▶ [Text block]:
* * * * * * * * *

After my portfolio presentation, I was selected to join the camp as staff photographer by Tyra (who is also a shutterbug), I was secretly giddy inside to finally have the overnight camping experience that I longed for when I was a child but had resolved to never have in this lifetime. A camp pre-requisite for all in attendance, staff-included, was to chose a name other than your birth name that you would be called for the duration of the camp. Tyra became BBQ for her adoration of BBQ sauces and foods and I transformed into MAX, a name given to me by a friends ‘hard-of-hearing’ mother who, upon first introductions, thought my name was Max. As I shed my name-sake identity and dawned the new MAX nametag, I felt a certain sense of anonymity and opportunity to be whomever I wanted to be. This was the first ofmany skins that were shed during this “not-so-ordinary camp” experience.

Of course, there were camp-associated activities such as campfire songs, arts and crafts, cold showers, the occasional bear sightings, and carbohydrate-laden food. But as days activities passed into evening discussions facilitated by BBQ (Tyra) and a wonderful, wise-beyond-their-years camp counselor staff, I could see the girls felt a certain ease and safety about sharing some painful memories and experiences. The staff to campers ratio was 1:2 and many of the junior counselors were previous campers themselves, fortified with previous knowledge of the

TZONE experience. Emotional guards down and barriers dropping quickly, I started to see the girls as a field of poppies getting ready to bloom right before my very eyes (and camera lens), The Transformation Zone.

* * * * * * * * *

(A run of records)
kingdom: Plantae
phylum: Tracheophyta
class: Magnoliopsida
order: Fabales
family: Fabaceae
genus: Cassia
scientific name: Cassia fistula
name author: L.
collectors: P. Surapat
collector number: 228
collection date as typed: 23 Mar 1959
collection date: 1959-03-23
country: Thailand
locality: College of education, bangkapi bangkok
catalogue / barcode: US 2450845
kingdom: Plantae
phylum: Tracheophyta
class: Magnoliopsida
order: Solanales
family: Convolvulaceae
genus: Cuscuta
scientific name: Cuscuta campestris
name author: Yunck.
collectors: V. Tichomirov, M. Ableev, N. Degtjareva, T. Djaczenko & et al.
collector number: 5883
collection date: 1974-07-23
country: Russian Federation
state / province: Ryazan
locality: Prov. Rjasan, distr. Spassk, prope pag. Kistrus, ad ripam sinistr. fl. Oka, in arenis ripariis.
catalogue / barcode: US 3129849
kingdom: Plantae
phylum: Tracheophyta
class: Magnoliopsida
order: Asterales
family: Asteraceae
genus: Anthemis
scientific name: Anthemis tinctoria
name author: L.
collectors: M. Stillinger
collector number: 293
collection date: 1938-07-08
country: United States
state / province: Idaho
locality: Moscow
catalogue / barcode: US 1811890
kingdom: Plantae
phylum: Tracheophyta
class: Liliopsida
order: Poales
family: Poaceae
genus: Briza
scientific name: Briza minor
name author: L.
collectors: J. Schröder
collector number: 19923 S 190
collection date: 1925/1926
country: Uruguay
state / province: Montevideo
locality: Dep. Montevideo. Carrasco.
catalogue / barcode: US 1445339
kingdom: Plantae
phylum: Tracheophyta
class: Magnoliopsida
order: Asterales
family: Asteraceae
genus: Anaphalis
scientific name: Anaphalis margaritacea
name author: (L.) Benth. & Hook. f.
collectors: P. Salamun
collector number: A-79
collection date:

* * * * * * * * *

▶ [Things to do]:
1 - Please extract the stretch of the camp passage from "TZONE experience. Emotional" through "The Transformation Zone.".
2 - What staff-to-camper ratio does the camp passage give?

▶ [Exercise results]:
1 -
TZONE experience. Emotional guards down and barriers dropping quickly, I started to see the girls as a field of poppies getting ready to bloom right before my very eyes (and camera lens), The Transformation Zone.

2 - 1:2